Once the line containing "Tu ở các xã" is found in the entries below, reproduce it and every line after it, stopping at and including the line containing "ơn thần linh, đặc"; reproduce nothing else, and keep each line exact.

----

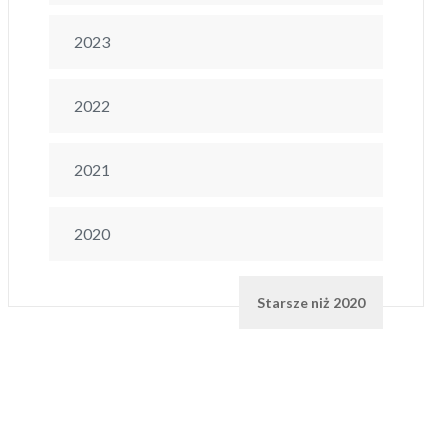
2023
2022
2021
2020
Starsze niż 2020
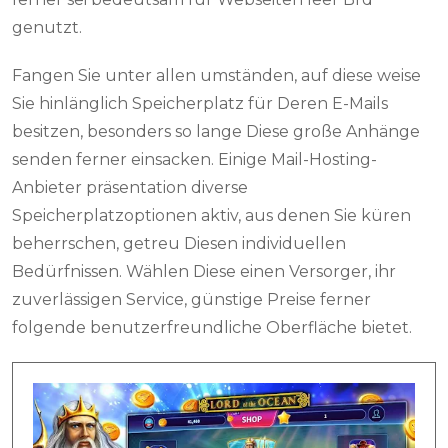
genutzt.
Fangen Sie unter allen umständen, auf diese weise
Sie hinlänglich Speicherplatz für Deren E-Mails
besitzen, besonders so lange Diese große Anhänge
senden ferner einsacken. Einige Mail-Hosting-
Anbieter präsentation diverse
Speicherplatzoptionen aktiv, aus denen Sie küren
beherrschen, getreu Diesen individuellen
Bedürfnissen. Wählen Diese einen Versorger, ihr
zuverlässigen Service, günstige Preise ferner
folgende benutzerfreundliche Oberfläche bietet.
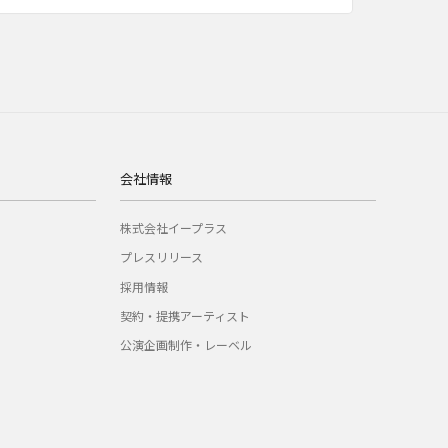
会社情報
株式会社イープラス
プレスリリース
採用情報
契約・提携アーティスト
公演企画制作・レーベル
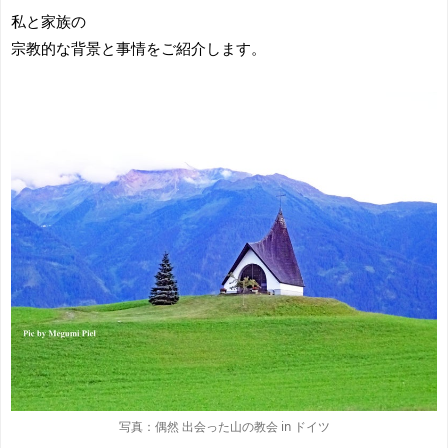
私と家族の
宗教的な背景と事情をご紹介します。
写真：偶然 出会った山の教会 in ドイツ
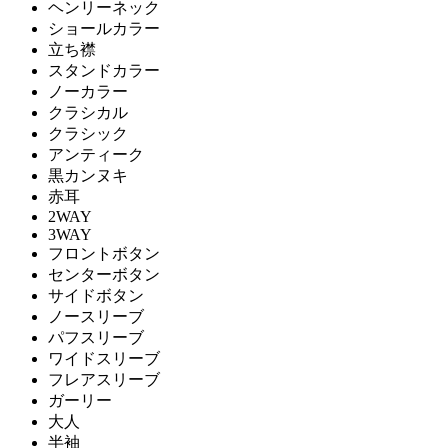
ヘンリーネック
ショールカラー
立ち襟
スタンドカラー
ノーカラー
クラシカル
クラシック
アンティーク
黒カンヌキ
赤耳
2WAY
3WAY
フロントボタン
センターボタン
サイドボタン
ノースリーブ
パフスリーブ
ワイドスリーブ
フレアスリーブ
ガーリー
大人
半袖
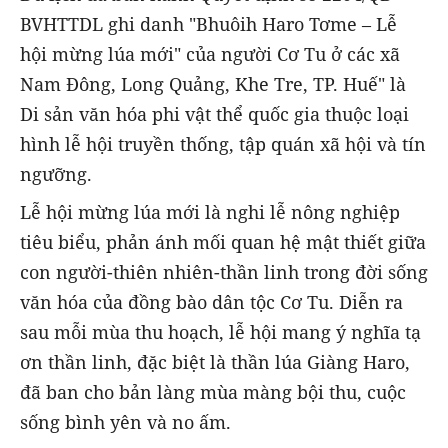
BVHTTDL ghi danh "Bhuôih Haro Tơme – Lễ
hội mừng lúa mới" của người Cơ Tu ở các xã
Nam Đông, Long Quảng, Khe Tre, TP. Huế" là
Di sản văn hóa phi vật thể quốc gia thuộc loại
hình lễ hội truyền thống, tập quán xã hội và tín
ngưỡng.
Lễ hội mừng lúa mới là nghi lễ nông nghiệp
tiêu biểu, phản ánh mối quan hệ mật thiết giữa
con người-thiên nhiên-thần linh trong đời sống
văn hóa của đồng bào dân tộc Cơ Tu. Diễn ra
sau mỗi mùa thu hoạch, lễ hội mang ý nghĩa tạ
ơn thần linh, đặc biệt là thần lúa Giàng Haro,
đã ban cho bản làng mùa màng bội thu, cuộc
sống bình yên và no ấm.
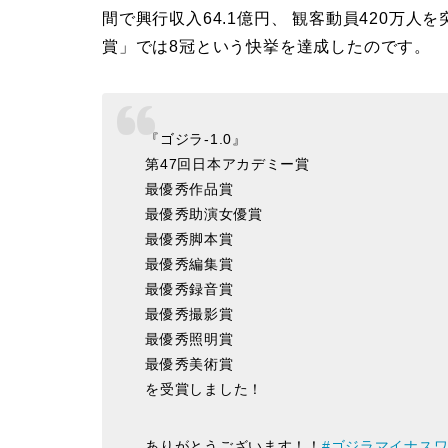
間で興行収入64.1億円、 観客動員420万
賞」では8冠という快挙を達成したのです。
『ゴジラ-1.0』
第47回日本アカデミー賞
最優秀作品賞
最優秀助演女優賞
最優秀脚本賞
最優秀編集賞
最優秀録音賞
最優秀撮影賞
最優秀照明賞
最優秀美術賞
を受賞しました！
ありがとうございます！！
#ゴジラマイナス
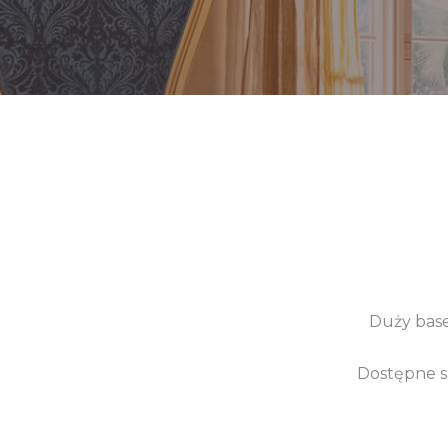
Duży basen
Dostępne są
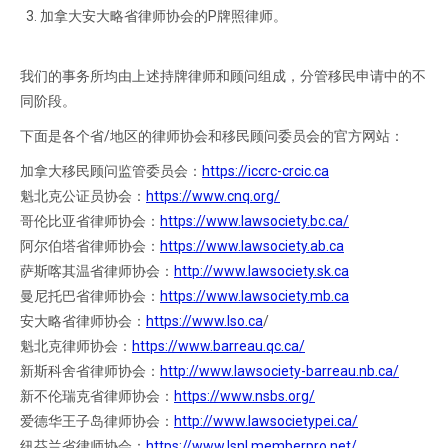
加拿大安大略省律师协会的P牌照律师。
我们的事务所均由上述持牌律师和顾问组成，分管移民申请中的不
同阶段。
下面是各个省/地区的律师协会和移民顾问委员会的官方网站：
加拿大移民顾问监管委员会：
https://iccrc-crcic.ca
魁北克公证员协会：
https://www.cnq.org/
哥伦比亚省律师协会：
https://www.lawsociety.bc.ca/
阿尔伯塔省律师协会：
https://www.lawsociety.ab.ca
萨斯喀其温省律师协会：
http://www.lawsociety.sk.ca
曼尼托巴省律师协会：
https://www.lawsociety.mb.ca
安大略省律师协会：
https://www.lso.ca
/
魁北克律师协会：
https://www.barreau.qc.ca/
新斯科舍省律师协会：
http://www.lawsociety-barreau.nb.ca/
新不伦瑞克省律师协会：
https://www.nsbs.org/
爱德华王子岛律师协会：
http://www.lawsocietypei.ca/
纽芬兰省律师协会：
https://www.lsnl.memberpro.net/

----

#### [TASK RESULT]
hội mừng lúa mới" của người Cơ Tu ở các xã
Nam Đông, Long Quảng, Khe Tre, TP. Huế" là
Di sản văn hóa phi vật thể quốc gia thuộc loại
hình lễ hội truyền thống, tập quán xã hội và tín
ngưỡng.
Lễ hội mừng lúa mới là nghi lễ nông nghiệp
tiêu biểu, phản ánh mối quan hệ mật thiết giữa
con người-thiên nhiên-thần linh trong đời sống
văn hóa của đồng bào dân tộc Cơ Tu. Diễn ra
sau mỗi mùa thu hoạch, lễ hội mang ý nghĩa tạ
ơn thần linh, đặc biệt là thần lúa Giàng Haro,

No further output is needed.